Mantenimiento del inflador del Ala

Mantenimiento del inflador de nuestro ala
Buceo La Herradura

Buenas, hoy vamos a hablar sobre una de las operaciones básicas que debemos tener con nuestro equipamiento, su limpieza y mantenimiento. En esta ocasión nos centraremos especialmente en el inflador de nuestro dispositivo de flotación (BCD)

Este elemento es el encargado de controlar el aire que introducimos en nuestro BCD (ya sea jacket o ala) ayudándonos a mantener una correcta flotabilidad, también es el encargado de ayudarnos en el descenso, ya que, al estar conectado en la parte superior de nuestro BCD a través de la tráquea, es el que utilizaremos para vaciarlo completamente y descender desde superficie.

Todos sabemos que después de cada inmersión tenemos que endulzar nuestro equipamiento, una simple acción con la que eliminaremos gran parte de la sal, arena y algún tipo de suciedad o sedimento del que se hayan impregnado durante ésta. Dicha operación simplemente es enjuagar abundantemente cada elemento con agua dulce, pero cada cierto intervalo de tiempo necesitamos realizar una limpieza más exhaustiva.

Ahora vamos a ver como eliminamos los restos de sal y suciedad que se acumulan con el tiempo en nuestro inflador, en este caso se trata de un inflador normalmente montado en sistemas de plato y ala. Como podemos ver es un simple mecanismos que dispone de 2 pulsadores (uno de inflado y otro de vaciado), un racor (para conectar nuestro latiguillo) y la boquilla (nos facilitará el inflado manual si tenemos alguna incidencia).

Para ello vamos a desarmar todos los componentes, el racord simplemente va roscado y su manipulación no tiene una gran complejidad; la boquilla en este caso es una pieza de goma que va encajada sobre un saliente del propio cuerpo del inflador. Para el pulsador de inflado lo desenroscaremos a través de las muecas que presenta el mismo, y obtendremos el ensamblaje del núcleo mostrado más abajo.

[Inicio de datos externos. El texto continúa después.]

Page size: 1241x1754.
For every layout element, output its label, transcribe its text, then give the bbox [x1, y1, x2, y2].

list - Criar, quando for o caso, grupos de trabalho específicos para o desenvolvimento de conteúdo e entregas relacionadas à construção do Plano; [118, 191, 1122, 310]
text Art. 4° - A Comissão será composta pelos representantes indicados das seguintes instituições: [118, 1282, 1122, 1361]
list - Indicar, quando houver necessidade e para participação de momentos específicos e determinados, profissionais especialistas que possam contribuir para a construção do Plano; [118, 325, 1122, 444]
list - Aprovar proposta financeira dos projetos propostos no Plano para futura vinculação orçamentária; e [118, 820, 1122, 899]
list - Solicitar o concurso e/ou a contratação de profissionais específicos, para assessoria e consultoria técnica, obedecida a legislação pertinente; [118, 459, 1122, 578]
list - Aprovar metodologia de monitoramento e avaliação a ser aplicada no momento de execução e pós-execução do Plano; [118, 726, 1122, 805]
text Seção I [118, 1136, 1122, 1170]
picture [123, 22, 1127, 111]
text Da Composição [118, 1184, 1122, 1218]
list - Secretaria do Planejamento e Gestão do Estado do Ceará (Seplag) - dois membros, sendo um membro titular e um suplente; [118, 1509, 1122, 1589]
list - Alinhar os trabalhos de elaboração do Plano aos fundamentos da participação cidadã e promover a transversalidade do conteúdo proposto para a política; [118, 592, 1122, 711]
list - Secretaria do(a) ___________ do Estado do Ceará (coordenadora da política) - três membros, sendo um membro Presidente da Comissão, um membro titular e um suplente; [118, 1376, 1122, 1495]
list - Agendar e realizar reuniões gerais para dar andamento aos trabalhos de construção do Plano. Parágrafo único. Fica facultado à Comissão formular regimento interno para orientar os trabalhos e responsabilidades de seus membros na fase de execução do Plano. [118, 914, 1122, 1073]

Una vez que tenemos todos los elementos desmontados y separada las partes metálicas, plásticas y tóricas pasaremos a su limpieza. Para ello tenemos principalmente 2 opciones, adquirir los productos específicos que se comercializan o hacerlo de forma casera; nosotros lo realizaremos de forma casera.
Vamos a introducir los elementos metálicos durante unos minutos en una solución a partes iguales de agua y “Salfumant” (agua fuerte), el siguiente paso es neutralizar los efectos de este “ácido” y para ello lo sumergiremos en una mezcla de agua y bicarbonato sódico. Como último paso lo vamos a enjuagar todo con abundante agua.
Las partes plásticas las trataremos con un poco de anti-cal diluido en agua y la enjuagaremos nuevamente con agua corriente. Por último nos queda actuar sobre las tóricas, las podemos sustituir o no según como se encuentren pero siempre tendremos que lubricarlas con grasa de silicona.